Some records
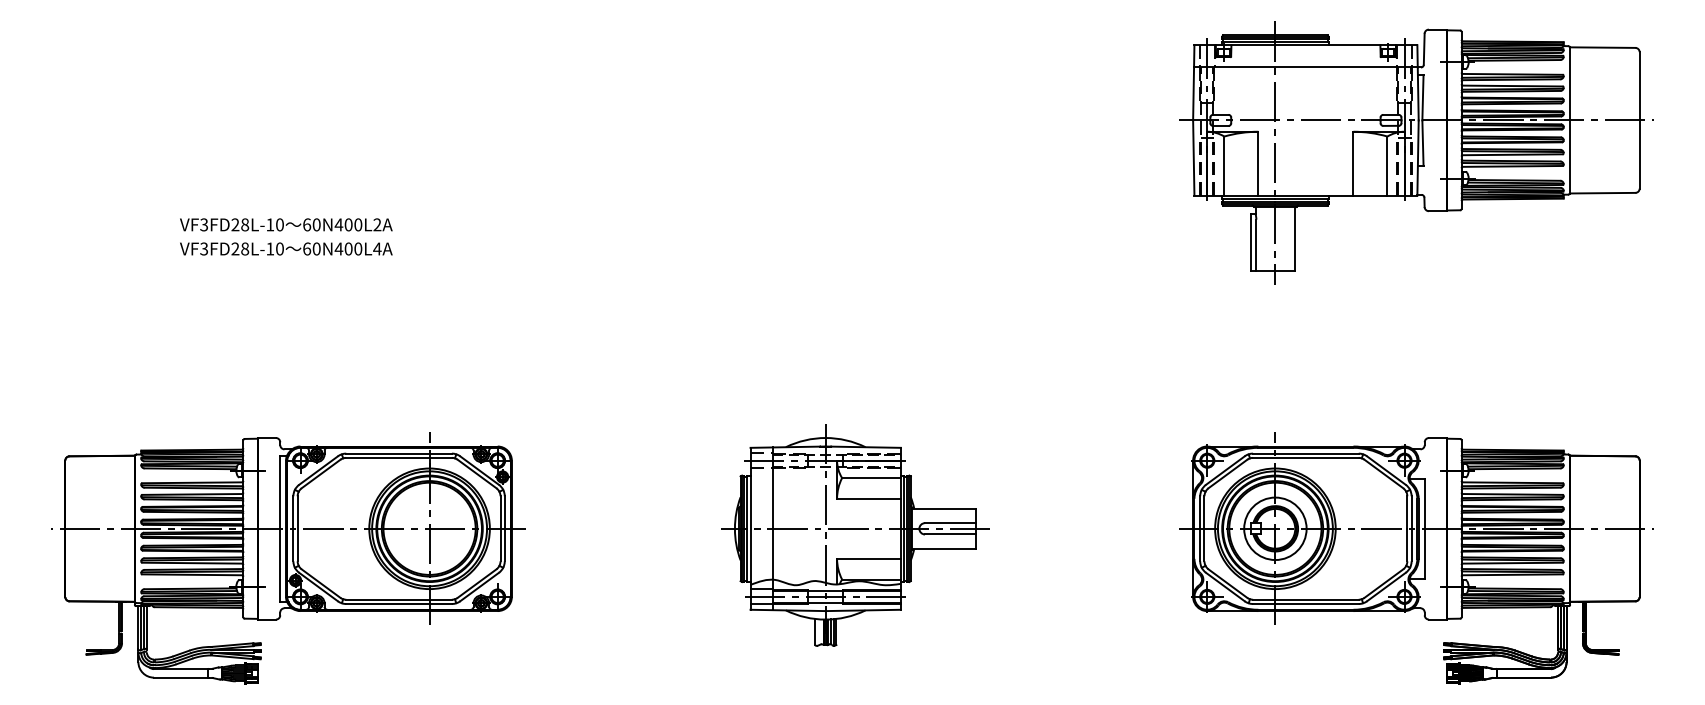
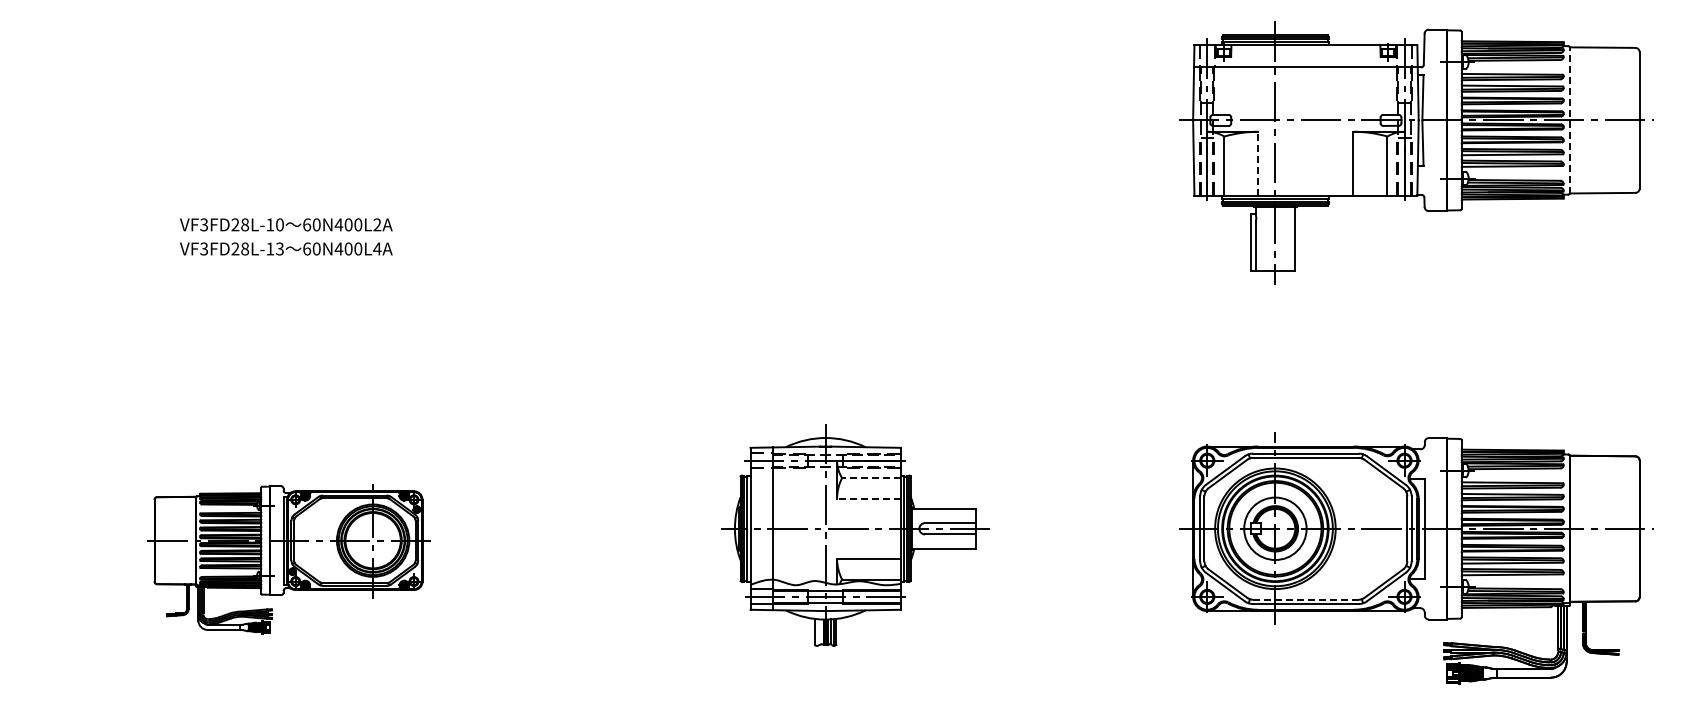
line at (1570, 119): solid -> dashed
line at (1258, 163): solid -> dashed
text at (279, 248): VF3FD28L-10 -> VF3FD28L-13
line at (871, 478): solid -> dashed
line at (869, 498): solid -> dashed
part at (288, 558) size: 475x253 px -> 284x151 px
line at (1305, 599): solid -> dashed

- **TASK REQUIREMENTS**: Pick out each line of the material above that contains the string "dashed" and copy those lines unchanged.

- **TASK RESULT**:
line at (1570, 119): solid -> dashed
line at (1258, 163): solid -> dashed
line at (871, 478): solid -> dashed
line at (869, 498): solid -> dashed
line at (1305, 599): solid -> dashed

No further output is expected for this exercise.